─── ページ本文 ───

説明

走査線駆動回路および電気光学装置

【課題】走査線駆動回路において、映像書込と黒挿入とを1つの垂直シフトレジスタによって済ませて、回路面積の肥大化を抑える。
【解決手段】シフトレジスタ131は、走査線数に応じた段数を有し、各段は、予め定められた幅を有するスタートパルスを、クロック信号CLYにしたがって順次シフトして出力する。T−FF133は、走査線112のそれぞれに対応して設けられ、走査線112に対して映像書込または黒挿入書込を指定する信号を出力する。AND回路134、135およびOR回路136は、シフトレジスタ131によりシフトされた信号に基づくパルス信号であって、走査線の選択を示すパルス信号を、T−FF133の出力信号によって映像書込が指定された場合には、第1イネーブル信号のパルス幅に狭め、前記黒挿入書込が指定された場合には、第2イネーブル信号のパルス幅に狭め、走査線に走査信号として供給する。

【発明の詳細な説明】
【技術分野】
【0001】
本発明は、いわゆる動画ぼやけ感を抑えるための走査線駆動回路等に関する。

─── 入力データ ───

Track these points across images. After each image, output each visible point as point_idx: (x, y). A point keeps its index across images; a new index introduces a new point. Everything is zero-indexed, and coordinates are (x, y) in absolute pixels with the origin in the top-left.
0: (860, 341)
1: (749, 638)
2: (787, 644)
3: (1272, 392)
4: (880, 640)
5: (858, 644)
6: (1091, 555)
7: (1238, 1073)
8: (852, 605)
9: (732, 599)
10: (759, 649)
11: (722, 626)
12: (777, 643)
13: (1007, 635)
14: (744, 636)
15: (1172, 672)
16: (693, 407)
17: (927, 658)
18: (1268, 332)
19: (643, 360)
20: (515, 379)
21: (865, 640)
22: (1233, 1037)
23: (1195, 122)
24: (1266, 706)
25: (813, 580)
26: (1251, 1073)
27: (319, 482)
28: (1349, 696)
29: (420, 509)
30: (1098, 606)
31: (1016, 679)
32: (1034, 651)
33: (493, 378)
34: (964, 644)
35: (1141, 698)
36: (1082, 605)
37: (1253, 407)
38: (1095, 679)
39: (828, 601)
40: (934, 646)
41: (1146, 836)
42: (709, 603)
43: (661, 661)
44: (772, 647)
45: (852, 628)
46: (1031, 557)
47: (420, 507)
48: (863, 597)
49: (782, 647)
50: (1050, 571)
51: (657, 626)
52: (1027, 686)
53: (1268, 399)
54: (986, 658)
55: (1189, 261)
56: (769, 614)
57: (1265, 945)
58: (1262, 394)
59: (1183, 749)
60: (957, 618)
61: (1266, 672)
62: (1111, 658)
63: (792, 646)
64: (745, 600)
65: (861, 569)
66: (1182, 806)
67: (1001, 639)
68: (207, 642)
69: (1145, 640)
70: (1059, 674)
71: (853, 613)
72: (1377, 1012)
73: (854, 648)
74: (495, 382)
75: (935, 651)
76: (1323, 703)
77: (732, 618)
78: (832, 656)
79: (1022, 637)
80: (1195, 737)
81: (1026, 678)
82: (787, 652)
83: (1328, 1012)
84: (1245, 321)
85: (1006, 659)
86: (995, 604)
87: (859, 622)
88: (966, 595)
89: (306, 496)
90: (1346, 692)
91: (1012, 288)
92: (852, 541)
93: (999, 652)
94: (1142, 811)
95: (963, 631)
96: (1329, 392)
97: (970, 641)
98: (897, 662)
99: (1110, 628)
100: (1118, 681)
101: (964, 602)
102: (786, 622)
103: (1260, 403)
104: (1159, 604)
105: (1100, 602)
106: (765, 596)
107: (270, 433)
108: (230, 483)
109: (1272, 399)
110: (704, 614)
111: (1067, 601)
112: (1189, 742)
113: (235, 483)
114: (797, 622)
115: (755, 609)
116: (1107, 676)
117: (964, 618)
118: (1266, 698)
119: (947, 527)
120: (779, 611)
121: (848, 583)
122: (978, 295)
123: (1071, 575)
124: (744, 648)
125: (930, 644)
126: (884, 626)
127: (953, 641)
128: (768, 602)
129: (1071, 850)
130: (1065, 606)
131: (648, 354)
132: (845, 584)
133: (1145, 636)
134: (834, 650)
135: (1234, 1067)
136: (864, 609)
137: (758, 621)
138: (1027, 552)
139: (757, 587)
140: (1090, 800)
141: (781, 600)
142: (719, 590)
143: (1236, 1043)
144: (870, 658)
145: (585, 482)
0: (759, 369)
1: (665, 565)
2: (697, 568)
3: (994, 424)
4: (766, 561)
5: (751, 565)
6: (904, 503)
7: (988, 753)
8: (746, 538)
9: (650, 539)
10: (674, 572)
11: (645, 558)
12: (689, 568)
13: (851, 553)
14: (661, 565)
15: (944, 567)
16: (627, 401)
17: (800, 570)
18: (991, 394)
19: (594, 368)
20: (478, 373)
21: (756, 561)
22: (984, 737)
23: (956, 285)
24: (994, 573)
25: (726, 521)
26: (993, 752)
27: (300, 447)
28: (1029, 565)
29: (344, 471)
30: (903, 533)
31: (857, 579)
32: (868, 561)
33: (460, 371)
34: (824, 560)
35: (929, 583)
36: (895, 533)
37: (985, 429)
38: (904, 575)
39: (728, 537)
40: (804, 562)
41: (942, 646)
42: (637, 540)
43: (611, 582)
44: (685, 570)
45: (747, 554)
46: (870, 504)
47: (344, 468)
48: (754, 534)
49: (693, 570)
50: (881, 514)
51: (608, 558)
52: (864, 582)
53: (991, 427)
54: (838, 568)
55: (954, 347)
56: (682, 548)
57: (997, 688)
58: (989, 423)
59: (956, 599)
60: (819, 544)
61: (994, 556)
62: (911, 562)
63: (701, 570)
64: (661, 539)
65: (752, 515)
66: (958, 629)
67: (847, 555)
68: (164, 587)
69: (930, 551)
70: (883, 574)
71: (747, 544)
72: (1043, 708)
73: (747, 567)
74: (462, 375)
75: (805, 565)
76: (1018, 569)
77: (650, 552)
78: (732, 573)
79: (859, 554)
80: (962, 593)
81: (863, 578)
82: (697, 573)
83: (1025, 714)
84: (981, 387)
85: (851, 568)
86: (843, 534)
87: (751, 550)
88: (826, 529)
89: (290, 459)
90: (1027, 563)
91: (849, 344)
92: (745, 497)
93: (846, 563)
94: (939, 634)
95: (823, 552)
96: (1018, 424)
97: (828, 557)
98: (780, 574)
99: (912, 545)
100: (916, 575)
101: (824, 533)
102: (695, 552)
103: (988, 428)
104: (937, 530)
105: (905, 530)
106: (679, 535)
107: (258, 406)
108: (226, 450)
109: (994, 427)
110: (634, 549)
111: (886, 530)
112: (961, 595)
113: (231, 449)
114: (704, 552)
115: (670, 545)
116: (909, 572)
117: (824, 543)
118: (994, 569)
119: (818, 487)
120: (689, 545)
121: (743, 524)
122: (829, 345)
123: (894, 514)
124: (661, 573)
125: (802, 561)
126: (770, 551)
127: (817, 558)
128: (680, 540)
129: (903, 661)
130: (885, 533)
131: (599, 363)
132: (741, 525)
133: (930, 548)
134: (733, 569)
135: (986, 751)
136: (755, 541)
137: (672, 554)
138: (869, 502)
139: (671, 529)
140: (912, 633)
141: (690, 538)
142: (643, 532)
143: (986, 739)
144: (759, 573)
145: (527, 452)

───
─── 入力データ ───

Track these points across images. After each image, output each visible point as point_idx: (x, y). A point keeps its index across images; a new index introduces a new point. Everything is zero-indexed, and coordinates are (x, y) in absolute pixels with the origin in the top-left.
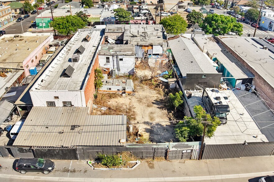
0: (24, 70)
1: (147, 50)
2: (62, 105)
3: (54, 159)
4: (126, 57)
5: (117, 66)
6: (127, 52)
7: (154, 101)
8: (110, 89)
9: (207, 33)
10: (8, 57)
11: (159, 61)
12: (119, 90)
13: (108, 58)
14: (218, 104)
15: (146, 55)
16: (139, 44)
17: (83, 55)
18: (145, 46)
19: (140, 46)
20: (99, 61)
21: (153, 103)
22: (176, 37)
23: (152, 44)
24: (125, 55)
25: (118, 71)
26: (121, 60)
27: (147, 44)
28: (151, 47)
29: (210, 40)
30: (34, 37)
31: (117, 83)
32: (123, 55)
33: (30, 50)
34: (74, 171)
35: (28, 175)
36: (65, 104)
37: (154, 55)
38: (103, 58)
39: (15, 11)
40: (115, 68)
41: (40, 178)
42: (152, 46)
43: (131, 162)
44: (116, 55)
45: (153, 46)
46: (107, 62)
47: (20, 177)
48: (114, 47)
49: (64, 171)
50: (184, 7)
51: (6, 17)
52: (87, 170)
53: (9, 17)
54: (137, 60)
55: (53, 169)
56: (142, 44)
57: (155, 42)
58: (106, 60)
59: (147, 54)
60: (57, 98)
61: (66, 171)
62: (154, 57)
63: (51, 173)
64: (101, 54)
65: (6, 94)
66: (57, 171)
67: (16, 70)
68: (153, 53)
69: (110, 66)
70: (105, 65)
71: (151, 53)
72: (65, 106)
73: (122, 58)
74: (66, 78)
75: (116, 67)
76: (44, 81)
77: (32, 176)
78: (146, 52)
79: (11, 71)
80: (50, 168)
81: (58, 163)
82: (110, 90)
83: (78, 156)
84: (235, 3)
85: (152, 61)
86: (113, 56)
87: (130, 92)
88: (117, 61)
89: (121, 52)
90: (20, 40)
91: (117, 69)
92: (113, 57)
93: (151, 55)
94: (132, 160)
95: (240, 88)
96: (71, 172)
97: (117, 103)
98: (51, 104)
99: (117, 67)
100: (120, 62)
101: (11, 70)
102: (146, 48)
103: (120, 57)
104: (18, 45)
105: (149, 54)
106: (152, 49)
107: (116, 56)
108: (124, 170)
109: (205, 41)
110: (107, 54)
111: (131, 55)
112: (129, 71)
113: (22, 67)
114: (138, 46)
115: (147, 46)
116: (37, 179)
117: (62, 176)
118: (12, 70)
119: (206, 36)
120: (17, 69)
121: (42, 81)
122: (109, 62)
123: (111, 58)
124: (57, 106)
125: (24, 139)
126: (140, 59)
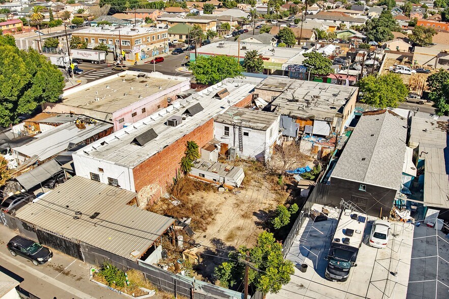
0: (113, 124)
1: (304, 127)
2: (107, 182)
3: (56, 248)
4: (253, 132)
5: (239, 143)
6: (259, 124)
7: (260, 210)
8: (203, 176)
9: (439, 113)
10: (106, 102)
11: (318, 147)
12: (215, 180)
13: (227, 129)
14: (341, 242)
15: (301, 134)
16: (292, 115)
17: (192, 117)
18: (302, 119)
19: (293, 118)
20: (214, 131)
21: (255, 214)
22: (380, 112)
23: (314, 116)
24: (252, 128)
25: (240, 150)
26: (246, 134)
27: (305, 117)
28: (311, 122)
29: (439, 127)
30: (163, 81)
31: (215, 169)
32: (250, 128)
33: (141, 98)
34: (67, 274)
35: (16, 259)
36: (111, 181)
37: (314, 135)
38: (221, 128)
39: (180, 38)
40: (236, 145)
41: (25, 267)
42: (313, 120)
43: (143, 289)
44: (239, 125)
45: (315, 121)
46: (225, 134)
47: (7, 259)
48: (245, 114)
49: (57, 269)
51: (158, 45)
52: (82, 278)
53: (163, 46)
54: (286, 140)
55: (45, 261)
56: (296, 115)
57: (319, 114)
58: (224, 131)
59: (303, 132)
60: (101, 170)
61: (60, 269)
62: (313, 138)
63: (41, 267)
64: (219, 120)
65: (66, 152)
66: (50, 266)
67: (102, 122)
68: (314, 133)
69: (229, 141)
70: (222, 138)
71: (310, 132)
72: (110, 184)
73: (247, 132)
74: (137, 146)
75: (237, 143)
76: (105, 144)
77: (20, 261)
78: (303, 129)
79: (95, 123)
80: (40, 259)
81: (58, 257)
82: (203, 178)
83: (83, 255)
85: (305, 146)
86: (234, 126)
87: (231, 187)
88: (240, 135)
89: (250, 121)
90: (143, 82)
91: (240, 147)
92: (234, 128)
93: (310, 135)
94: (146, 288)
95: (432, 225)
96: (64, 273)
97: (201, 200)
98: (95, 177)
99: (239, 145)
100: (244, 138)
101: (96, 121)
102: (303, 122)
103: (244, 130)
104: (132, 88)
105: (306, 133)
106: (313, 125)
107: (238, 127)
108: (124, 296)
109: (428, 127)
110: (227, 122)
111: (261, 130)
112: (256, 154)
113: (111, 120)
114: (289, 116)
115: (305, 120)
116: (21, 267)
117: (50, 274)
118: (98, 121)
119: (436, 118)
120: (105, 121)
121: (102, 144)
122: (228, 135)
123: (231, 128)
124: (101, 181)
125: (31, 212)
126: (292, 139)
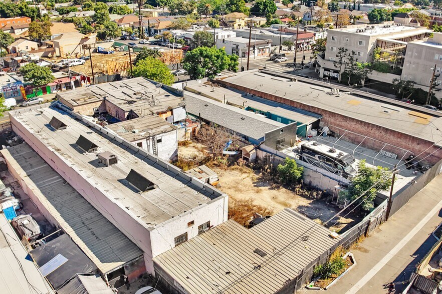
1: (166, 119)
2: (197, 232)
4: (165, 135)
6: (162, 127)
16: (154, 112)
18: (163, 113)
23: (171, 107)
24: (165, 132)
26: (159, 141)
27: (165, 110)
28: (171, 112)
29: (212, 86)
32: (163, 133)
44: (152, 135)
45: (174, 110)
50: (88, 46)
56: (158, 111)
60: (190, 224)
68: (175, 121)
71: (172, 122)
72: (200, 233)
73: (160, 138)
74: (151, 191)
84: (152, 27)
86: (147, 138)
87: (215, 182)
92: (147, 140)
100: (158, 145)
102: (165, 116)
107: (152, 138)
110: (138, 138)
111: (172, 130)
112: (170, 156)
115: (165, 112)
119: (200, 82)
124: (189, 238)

───
─── 入力データ ───

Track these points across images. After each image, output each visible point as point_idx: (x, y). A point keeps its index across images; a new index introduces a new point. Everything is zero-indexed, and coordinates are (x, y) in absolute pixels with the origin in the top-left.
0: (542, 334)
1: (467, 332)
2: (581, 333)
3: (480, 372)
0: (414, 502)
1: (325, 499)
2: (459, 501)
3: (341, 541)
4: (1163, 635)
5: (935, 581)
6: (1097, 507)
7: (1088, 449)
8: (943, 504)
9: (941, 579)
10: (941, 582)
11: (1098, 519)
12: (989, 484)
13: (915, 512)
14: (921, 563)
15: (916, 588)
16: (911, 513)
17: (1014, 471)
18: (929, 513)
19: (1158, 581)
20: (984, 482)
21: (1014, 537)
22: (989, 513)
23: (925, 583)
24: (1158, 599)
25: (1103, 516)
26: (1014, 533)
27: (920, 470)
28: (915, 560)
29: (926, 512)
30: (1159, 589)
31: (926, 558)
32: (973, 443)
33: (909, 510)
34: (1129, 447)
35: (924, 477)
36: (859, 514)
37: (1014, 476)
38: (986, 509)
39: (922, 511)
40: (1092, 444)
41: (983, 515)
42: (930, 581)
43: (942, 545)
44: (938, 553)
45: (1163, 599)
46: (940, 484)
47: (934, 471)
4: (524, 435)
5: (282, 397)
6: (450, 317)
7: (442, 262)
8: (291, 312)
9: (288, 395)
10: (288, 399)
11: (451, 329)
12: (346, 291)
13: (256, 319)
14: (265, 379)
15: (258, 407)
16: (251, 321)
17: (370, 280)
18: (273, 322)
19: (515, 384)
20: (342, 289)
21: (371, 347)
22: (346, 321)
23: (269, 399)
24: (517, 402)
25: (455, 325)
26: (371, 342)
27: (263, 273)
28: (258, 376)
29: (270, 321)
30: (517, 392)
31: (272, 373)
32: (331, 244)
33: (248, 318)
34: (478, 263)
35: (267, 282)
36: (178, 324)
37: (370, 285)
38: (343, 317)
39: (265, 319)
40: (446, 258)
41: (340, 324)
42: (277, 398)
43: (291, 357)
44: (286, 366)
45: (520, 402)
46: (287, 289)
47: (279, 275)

───

作業内容:
**A)** 走査線駆動回路の本文について、次の問いに答えてください。
(i) シフトレジスタ131は、何に応じた段数を持つとされていますか。
(ii) T−FF133は、走査線112に対してどのような信号を出力しますか。
(iii) 技術分野の段落で、本発明が抑えるためのものとされているのは何ですか。
**B)** 走査線駆動回路の本文を最後の文の後から引き継ぎ、続きを書いてください。

解答一覧:
**A)**
(i) 走査線数
(ii) 映像書込または黒挿入書込を指定する信号
(iii) いわゆる動画ぼやけ感

**B)**
【背景技術】
【0002】
アクティブマトリクス型の液晶装置などの電気光学装置は、フレームの期間(16.7ミリ秒)にわたって映像が保持されるホールド型である。このため、次のフレーム期間に移行したとき、前のフレーム期間の映像を視覚したときの記憶が残存するために、表示される映像に動きがあれば、その動き領域が、ぎくしゃくしたり、輪郭がぼやけたりして知覚される(動画ぼやけ感の発生)。一方、CRTのように画像が瞬間的に表示されるインパルス型の表示装置では、前フレーム期間で表示させた画像の記憶が、次フレーム期間に移行したときには、もはや残存していないので、動画ぼやけ感は発生しない。
そこで、ホールド型の電気光学装置においては、インパルス型の表示態様に似せるべく、映像書込用の垂直シフトレジスタによって走査線を走査して、表示画像を書き込んだ後、黒書込用のシフトレジスタによって走査線を走査して、黒画像(黒挿入)を書き込みする技術が提案されている(特許文献1参照)。
【特許文献1】特開2006−47847号公報
【発明の開示】
【発明が解決しようとする課題】
【0003】
しかしながら、上記技術では、シフトレジスタを2つ必要とするために、回路面積が大きくなって、周辺回路内蔵型の場合では、いわゆる額縁領域が広くなってしまう、という問題がある。
本発明は、このような事情に鑑みてなされたもので、その目的の1つは、映像書込と黒挿入とを1つの垂直シフトレジスタによって済ませて、回路面積の肥大化を抑えた技術を提供することにある。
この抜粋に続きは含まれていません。